Ana Carolina Rysdyk da Silva (*)
“Sete meses, profe. Faz sete meses”. Essa foi a fala, emocionada, de um aluno ao entrar na sala de aula, depois de sete meses.
A primeira vez que eu entrei na Projeto foi em 2009. Eu ainda estava na faculdade. E lembro de muitas “primeiras vezes“ aqui. Lembro da primeira turma. Lembro do primeiro presente. Lembro do primeiro último dia de aula. Lembro do primeiro encerramento de 5º ano em que fui professora. Lembro da primeira vez que chorei como professora. Lembro de cada um dos primeiros dias de aula e lembro também de todos os últimos dias de aula. Mas assim como todos os professores desse mundão gigante, nunca imaginei que aconteceria com a escola tudo que aconteceu este ano e que lembraria do primeiro dia de aula virtual, vendo meus alunos através de pequenas telinhas. E que, mesmo assim, criaríamos vínculos de forma tão sensível.

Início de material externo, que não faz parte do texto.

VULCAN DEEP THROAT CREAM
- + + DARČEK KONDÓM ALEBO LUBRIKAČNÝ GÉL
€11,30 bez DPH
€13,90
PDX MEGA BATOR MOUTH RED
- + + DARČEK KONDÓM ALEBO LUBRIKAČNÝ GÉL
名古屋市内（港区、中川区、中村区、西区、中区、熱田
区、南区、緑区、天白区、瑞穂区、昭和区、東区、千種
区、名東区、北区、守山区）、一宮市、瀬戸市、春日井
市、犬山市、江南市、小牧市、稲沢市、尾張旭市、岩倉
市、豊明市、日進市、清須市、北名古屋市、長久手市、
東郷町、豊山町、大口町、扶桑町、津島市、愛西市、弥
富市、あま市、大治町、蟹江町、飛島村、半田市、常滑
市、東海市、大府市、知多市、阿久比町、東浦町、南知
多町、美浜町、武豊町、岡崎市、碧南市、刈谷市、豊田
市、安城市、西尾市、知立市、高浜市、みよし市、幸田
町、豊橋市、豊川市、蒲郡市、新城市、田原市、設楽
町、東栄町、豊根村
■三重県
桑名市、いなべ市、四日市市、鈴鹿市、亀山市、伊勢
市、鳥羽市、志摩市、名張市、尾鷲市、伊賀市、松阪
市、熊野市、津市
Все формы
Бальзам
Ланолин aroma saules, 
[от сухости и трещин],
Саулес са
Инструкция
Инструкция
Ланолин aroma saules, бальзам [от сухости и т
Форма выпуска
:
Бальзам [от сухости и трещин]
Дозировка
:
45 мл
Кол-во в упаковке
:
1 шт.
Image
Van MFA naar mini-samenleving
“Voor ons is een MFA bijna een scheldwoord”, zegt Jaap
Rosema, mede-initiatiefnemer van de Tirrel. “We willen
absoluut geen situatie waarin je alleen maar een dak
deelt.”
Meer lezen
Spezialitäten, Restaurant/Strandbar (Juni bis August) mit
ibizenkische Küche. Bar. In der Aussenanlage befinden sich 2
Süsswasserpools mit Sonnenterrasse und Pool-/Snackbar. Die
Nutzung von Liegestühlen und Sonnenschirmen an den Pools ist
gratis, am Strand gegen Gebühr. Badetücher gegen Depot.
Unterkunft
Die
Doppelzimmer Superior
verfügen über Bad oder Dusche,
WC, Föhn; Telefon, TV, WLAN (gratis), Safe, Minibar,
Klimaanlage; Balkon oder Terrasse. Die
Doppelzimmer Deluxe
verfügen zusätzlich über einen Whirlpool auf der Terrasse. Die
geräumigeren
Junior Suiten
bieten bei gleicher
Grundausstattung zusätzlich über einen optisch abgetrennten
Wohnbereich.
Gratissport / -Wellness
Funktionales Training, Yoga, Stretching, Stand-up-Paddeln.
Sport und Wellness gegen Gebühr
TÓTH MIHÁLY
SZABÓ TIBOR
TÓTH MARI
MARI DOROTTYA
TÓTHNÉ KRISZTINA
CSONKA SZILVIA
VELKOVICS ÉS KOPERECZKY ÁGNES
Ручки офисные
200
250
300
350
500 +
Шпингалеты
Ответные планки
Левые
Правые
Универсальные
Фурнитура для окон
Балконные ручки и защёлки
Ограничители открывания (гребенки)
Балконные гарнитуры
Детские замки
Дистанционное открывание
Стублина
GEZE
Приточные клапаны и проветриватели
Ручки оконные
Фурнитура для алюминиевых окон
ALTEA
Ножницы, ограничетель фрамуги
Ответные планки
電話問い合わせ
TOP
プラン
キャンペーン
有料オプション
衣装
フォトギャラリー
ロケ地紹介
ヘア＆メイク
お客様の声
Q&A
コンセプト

“E a gente pensou que iam ser só 15 dias, hein, profe?!”. Disse outro aluno.
É, a gente pensou. E, enquanto me lembro de todas as minhas primeiras vezes na Projeto, vivo pela primeira vez o entrar na escola depois dos sete meses, para encontrar alguns poucos colegas e pensar no possível retorno. Do sentimento estranho de pertencer sem poder pertencer. Como se não pudéssemos estar ali. Era uma emoção contida, com medo, com atenção, sem jeito. Uma emoção que precisava ficar guardada. E, junto disso, uma vontade enorme de voltar. A vontade de estar junto. A vontade de abraçar tua colega, de tirar foto, sentindo o cheiro do perfume de cada uma das mulheres que estava lá naquele dia. Ficamos emocionadas. A boca sorria. Os olhos não deixavam a máscara esconder o sorriso.
Então, chegou o dia 28 de outubro e eu vi, ao vivo, em carne, osso, cabelo crescido, tamanho maior do que esperava, os meus meninos. Com 10 e 11 anos e já mais de um metro e meio de altura. Depois, no dia 30 de outubro, encontrei algumas das minhas meninas, também maiores e com cabelos mais compridos, exceto por uma delas, que criando as próprias regras sobre como deve cuidar de seus cabelos na ‘quarentena de 200 dias’, apareceu com um corte lindo, que ela mesma fez. Foi ela quem disse: “Como a gente faz pra ver e não abraçar?”. E ouvimos a voz umas das outras. Estavam ansiosas por conversar e se ver. E correr no pátio e inventar outros jeitos de brincar junto, mesmo que separadas.
Ser professora nos reserva tantas surpresas boas, tantas descobertas, tanto estudo, tanto trabalho, que passamos boa parte de nossas vidas envolvidas com isso. Costumo chamar a escola de MEU LUGAR SEGURO. Tiraram nosso lugar seguro. Disseram que nosso lugar seguro não é mais seguro agora. Voltei pra escola, com cuidado, com receio, mas com muita vontade de voltar e de estar ali, com a minha turma, com as minhas crianças, com as nossas trocas.
E, neste dia 30 de outubro de 2020, depois dessa semana cheia de emoção guardada, eu deixei transbordar o sentimento pra fora dos olhos. E chorei. Chorei de saudade que estava do meu lugar seguro. Chorei lembrando dos meus alunos olhando cada cantinho da sala e do pátio. Chorei olhando o pé de araçá cheio de flor ao lado da quadra. Chorei de feliz. Pode ser que a escola não volte a ser o que esperávamos tão cedo. Pode ser que seja cedo pra voltar. Pode ser que aconteça algo e tenhamos que parar de ir pra escola novamente. Pode ser tudo isso. A Elida Tessler, artista deste ano, disse que “um livro lido nunca mais vai ser retirado de você”. Acho que esse reencontro, neste ano atípico, depois de sete meses, ninguém mais me tira também.
(*) Professora do 5º ano na Projeto.